Il est lui-même ancien propriétaire d'un café qu'il a dû fermer. "Les services de renseignement passaient leur temps chez moi, ils consommaient gratuitement comme s'ils étaient chez eux", confie-t-il.
Durant les décennies de règne du clan Assad, les services sécuritaires étaient de véritables instruments de répression redoutés par la population.
Samedi, le nouveau chef des services de renseignement syriens, Anas Khattab, a annoncé que leurs multiples branches allaient être dissoutes.
"Je me faisais discret pour qu'on ne sache pas que j'étais le propriétaire, je disais aux clients de ne pas parler politique par peur de représailles", ajoute M. Obeid. Maintenant, au Havana ou ailleurs, "c’est le jour et la nuit", dit-il.
"Vraiment libre"
Au café al-Rawda, les discussions battent leur plein, autour d'un narguilé et d'un tric trac.

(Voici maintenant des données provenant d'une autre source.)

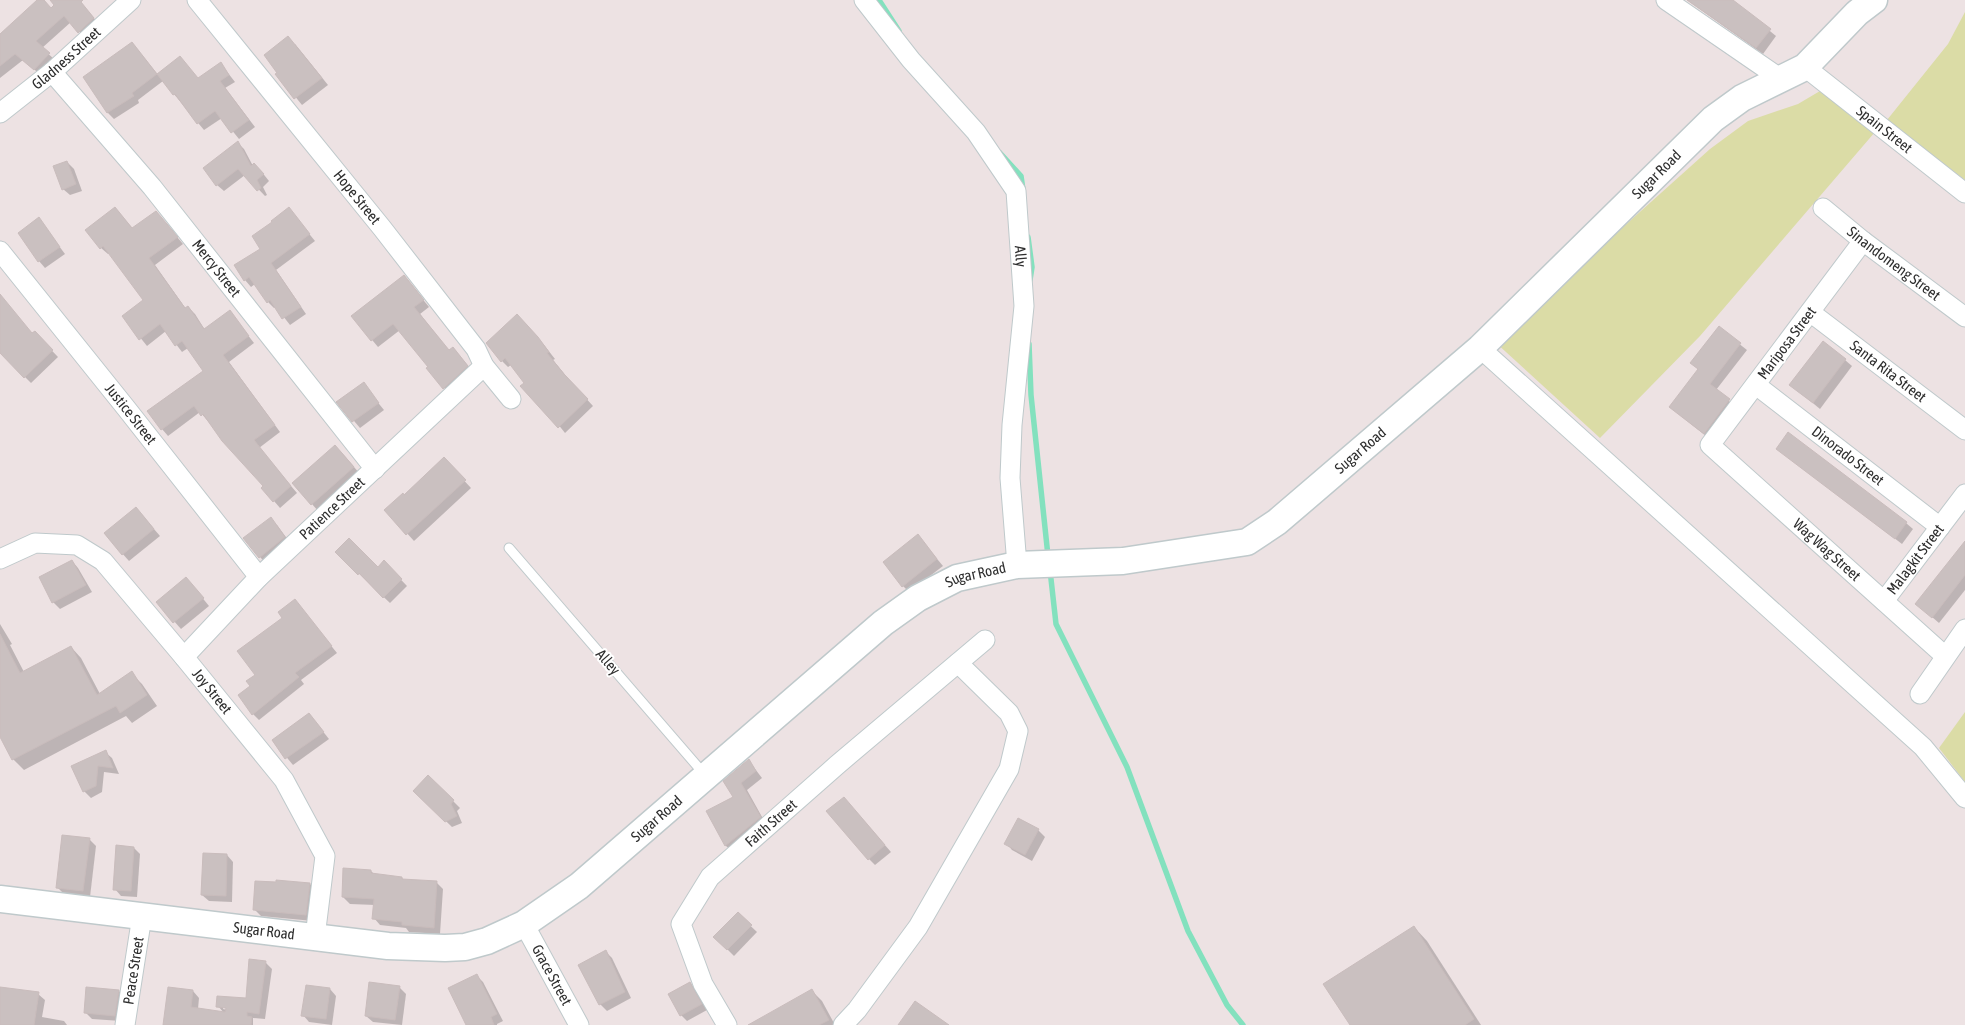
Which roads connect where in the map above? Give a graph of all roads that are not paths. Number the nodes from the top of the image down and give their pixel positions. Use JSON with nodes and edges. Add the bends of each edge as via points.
{"nodes":[{"id":1,"x":131,"y":0,"type":"edge"},
{"id":2,"x":197,"y":0,"type":"edge"},
{"id":3,"x":864,"y":0,"type":"edge"},
{"id":4,"x":1666,"y":0,"type":"edge"},
{"id":5,"x":1874,"y":0,"type":"edge"},
{"id":6,"x":1805,"y":66,"type":"junction"},
{"id":7,"x":52,"y":72,"type":"junction"},
{"id":8,"x":1781,"y":79,"type":"junction"},
{"id":9,"x":0,"y":112,"type":"edge"},
{"id":10,"x":1965,"y":193,"type":"edge"},
{"id":11,"x":1823,"y":208,"type":"dead end"},
{"id":12,"x":1864,"y":241,"type":"junction"},
{"id":13,"x":0,"y":251,"type":"edge"},
{"id":14,"x":1810,"y":312,"type":"junction"},
{"id":15,"x":1965,"y":317,"type":"edge"},
{"id":16,"x":1480,"y":348,"type":"junction"},
{"id":17,"x":484,"y":366,"type":"junction"},
{"id":18,"x":1756,"y":385,"type":"junction"},
{"id":19,"x":512,"y":399,"type":"dead end"},
{"id":20,"x":1965,"y":430,"type":"edge"},
{"id":21,"x":1710,"y":445,"type":"joint"},
{"id":22,"x":375,"y":470,"type":"junction"},
{"id":23,"x":1965,"y":494,"type":"edge"},
{"id":24,"x":1940,"y":526,"type":"junction"},
{"id":25,"x":509,"y":548,"type":"dead end"},
{"id":26,"x":0,"y":559,"type":"edge"},
{"id":27,"x":1017,"y":565,"type":"junction"},
{"id":28,"x":259,"y":577,"type":"junction"},
{"id":29,"x":1884,"y":601,"type":"junction"},
{"id":30,"x":1965,"y":629,"type":"edge"},
{"id":31,"x":985,"y":640,"type":"dead end"},
{"id":32,"x":1945,"y":656,"type":"junction"},
{"id":33,"x":184,"y":657,"type":"junction"},
{"id":34,"x":958,"y":663,"type":"junction"},
{"id":35,"x":1920,"y":694,"type":"dead end"},
{"id":36,"x":706,"y":776,"type":"junction"},
{"id":37,"x":1965,"y":798,"type":"edge"},
{"id":38,"x":0,"y":899,"type":"edge"},
{"id":39,"x":142,"y":916,"type":"junction"},
{"id":40,"x":524,"y":924,"type":"junction"},
{"id":41,"x":315,"y":937,"type":"junction"},
{"id":42,"x":125,"y":1025,"type":"edge"},
{"id":43,"x":579,"y":1025,"type":"edge"},
{"id":44,"x":726,"y":1025,"type":"edge"},
{"id":45,"x":843,"y":1025,"type":"edge"}],
"edges":[{"from":1,"to":7,"type":"street","name":"Gladness Street"},
{"from":2,"to":17,"type":"street","name":"Hope Street","via":[[382,228],[476,349]]},
{"from":3,"to":27,"type":"street","name":"Ally","via":[[911,60],[976,132],[1016,191],[1024,306],[1010,478]]},
{"from":4,"to":8,"type":"street"},
{"from":5,"to":6,"type":"main road","name":"Sugar Road","via":[[1857,12]]},
{"from":6,"to":8,"type":"main road","name":"Sugar Road"},
{"from":6,"to":10,"type":"street","name":"Spain Street"},
{"from":7,"to":9,"type":"street","name":"Gladness Street"},
{"from":7,"to":22,"type":"street","name":"Mercy Street","via":[[152,188]]},
{"from":8,"to":16,"type":"main road","name":"Sugar Road","via":[[1742,98],[1713,119]]},
{"from":11,"to":12,"type":"street","name":"Sinandomeng Street"},
{"from":12,"to":14,"type":"street","name":"Mariposa Street"},
{"from":12,"to":15,"type":"street","name":"Sinandomeng Street"},
{"from":13,"to":28,"type":"street","name":"Justice Street"},
{"from":14,"to":18,"type":"street","name":"Mariposa Street"},
{"from":14,"to":20,"type":"street","name":"Santa Rita Street"},
{"from":16,"to":27,"type":"main road","name":"Sugar Road","via":[[1277,522],[1247,542],[1123,560]]},
{"from":16,"to":37,"type":"street","via":[[1923,747]]},
{"from":17,"to":19,"type":"street","name":"Hope Street"},
{"from":17,"to":22,"type":"street","name":"Patience Street"},
{"from":18,"to":21,"type":"street","name":"Mariposa Street"},
{"from":18,"to":24,"type":"street","name":"Dinorado Street"},
{"from":21,"to":29,"type":"street","name":"Wag Wag Street"},
{"from":22,"to":28,"type":"street","name":"Patience Street"},
{"from":23,"to":24,"type":"street","name":"Malagkit Street"},
{"from":24,"to":29,"type":"street","name":"Malagkit Street"},
{"from":25,"to":36,"type":"lane","name":"Alley"},
{"from":26,"to":33,"type":"street","name":"Joy Street","via":[[35,543],[77,545],[103,561]]},
{"from":27,"to":36,"type":"main road","name":"Sugar Road","via":[[957,578],[918,598],[883,623]]},
{"from":28,"to":33,"type":"street","name":"Patience Street"},
{"from":29,"to":32,"type":"street","name":"Wag Wag Street"},
{"from":30,"to":32,"type":"street"},
{"from":31,"to":34,"type":"street","name":"Faith Street"},
{"from":32,"to":35,"type":"street"},
{"from":33,"to":41,"type":"street","name":"Joy Street","via":[[284,780],[325,856]]},
{"from":34,"to":44,"type":"street","name":"Faith Street","via":[[710,877],[681,924],[703,984]]},
{"from":34,"to":45,"type":"street","via":[[1009,713],[1018,731],[1010,769],[918,928]]},
{"from":36,"to":40,"type":"main road","name":"Sugar Road","via":[[579,886]]},
{"from":38,"to":39,"type":"main road","name":"Sugar Road"},
{"from":39,"to":41,"type":"main road","name":"Sugar Road"},
{"from":39,"to":42,"type":"street","name":"Peace Street"},
{"from":40,"to":41,"type":"main road","name":"Sugar Road","via":[[465,947],[388,946]]},
{"from":40,"to":43,"type":"street","name":"Grace Street"}]}
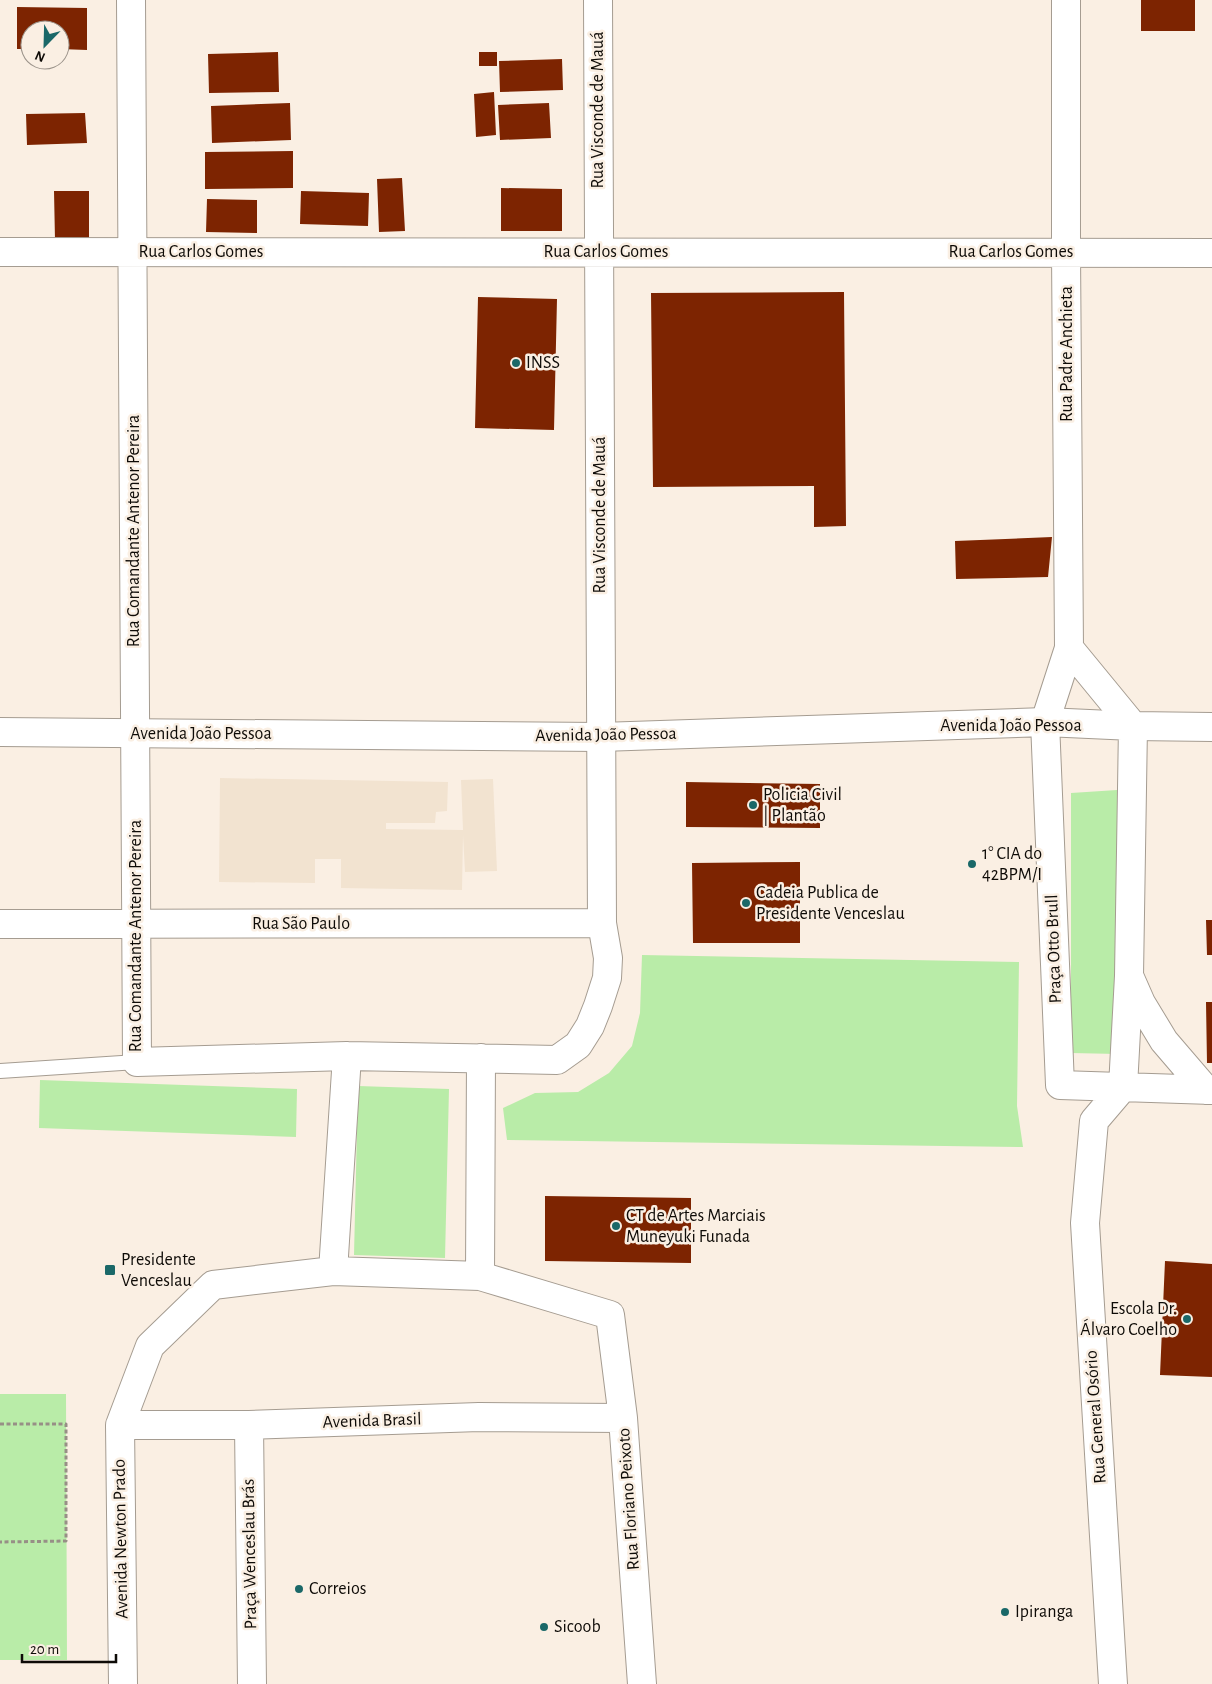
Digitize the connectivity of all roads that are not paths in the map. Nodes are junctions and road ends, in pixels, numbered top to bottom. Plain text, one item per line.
1 (130, 0) edge
2 (598, 0) edge
3 (1066, 0) edge
4 (0, 252) edge
5 (132, 252) junction
6 (598, 252) junction
7 (1066, 252) junction
8 (1212, 252) edge
9 (1069, 648) junction
10 (1045, 722) junction
11 (1133, 726) junction
12 (1212, 727) edge
13 (0, 732) edge
14 (135, 733) junction
15 (601, 737) junction
16 (602, 923) junction
17 (0, 924) edge
18 (136, 924) junction
19 (1129, 976) junction
20 (347, 1056) junction
21 (481, 1058) junction
22 (137, 1062) junction
23 (0, 1071) edge
24 (1060, 1085) junction
25 (1123, 1087) junction
26 (1209, 1090) edge
27 (1094, 1121) junction
28 (333, 1271) junction
29 (480, 1276) junction
30 (623, 1418) junction
31 (120, 1425) junction
32 (249, 1425) junction
33 (122, 1684) edge
34 (252, 1684) edge
35 (642, 1684) edge
36 (1113, 1684) edge

1 - 5 street, Rua Comandante Antenor Pereira
2 - 6 street, Rua Visconde de Mauá
3 - 7 street, Rua Padre Anchieta
4 - 5 street, Rua Carlos Gomes
5 - 6 street, Rua Carlos Gomes
5 - 14 street, Rua Comandante Antenor Pereira
6 - 7 street, Rua Carlos Gomes
6 - 15 street, Rua Visconde de Mauá
7 - 8 street, Rua Carlos Gomes
7 - 9 street, Rua Padre Anchieta
9 - 10 street, Rua Padre Anchieta
9 - 11 street
10 - 11 street, Avenida João Pessoa
10 - 15 street, Avenida João Pessoa
10 - 24 street, Praça Otto Brull
11 - 12 street, Avenida João Pessoa
11 - 19 street
13 - 14 street, Avenida João Pessoa
14 - 15 street, Avenida João Pessoa
14 - 18 street, Rua Comandante Antenor Pereira
15 - 16 street, Rua Visconde de Mauá
16 - 18 street, Rua São Paulo
16 - 21 street, Rua Visconde de Mauá
17 - 18 street, Rua São Paulo
18 - 22 street, Rua Comandante Antenor Pereira
19 - 25 street
19 - 26 street
20 - 21 street, Rua Visconde de Mauá
20 - 22 street, Rua Visconde de Mauá
20 - 28 street
21 - 29 street
22 - 23 lane
24 - 25 street
24 - 27 street
25 - 26 street
25 - 27 street
27 - 36 street, Rua General Osório
28 - 29 street
28 - 31 street
29 - 30 street, Rua Floriano Peixoto
30 - 32 street, Avenida Brasil
30 - 35 street, Rua Floriano Peixoto
31 - 32 street, Avenida Brasil
31 - 33 street, Avenida Newton Prado
32 - 34 street, Praça Wenceslau Brás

Le propriétaire, Ahmad Kozoroch, n'en croit pas ses yeux. Il a vu de nombreuses personnes se faire arrêter dans son café par le passé et se réjouit que les langues se délient.
"Je ne vois désormais presque que des nouvelles têtes", se réjouit-il: "Des gens qui avaient été condamnés à mort, emprisonnés".
Symbole de cette nouvelle effervescence, des colloques sont organisés une fois par semaine chez lui et un parti politique portant le nom du café va même être créé, selon lui.
Nesrine Choubane, une agente immobilière de 42 ans qui retrouve son mari autour d'un narguilé, a passé plus de trois ans en prison pour avoir "porté des dollars", une devise qui était interdite.
Elle a été libérée de la prison d'Adra par les nouvelles autorités le 8 décembre, jour de leur prise du pouvoir à Damas.
"On nous faisait miroiter la possibilité d'une amnistie" du régime, "Dieu merci l'amnistie est venue de Dieu", déclare-t-elle.
"Au café, on n'osait rien dire, on avait même peur d'être sur écoute à cause de nos téléphones", confie celle qui dit se sentir "vraiment libre" pour la première fois.
Même si les nouveaux dirigeants sont issus d'une coalition de groupes armés dominés par des islamistes radicaux, un vent de liberté souffle sur la nouvelle Syrie, où des manifestations sont organisées sur la place publique, chose impensable il y a encore un mois.
"On n'a plus peur. Et si Jolani (le nouveau dirigeant syrien, Ahmad al-Chareh, ndlr) fait des erreurs, on les dénoncera", affirme Mme Choubane: "De toute façon ça ne peut pas être pire que Bachar al-Assad".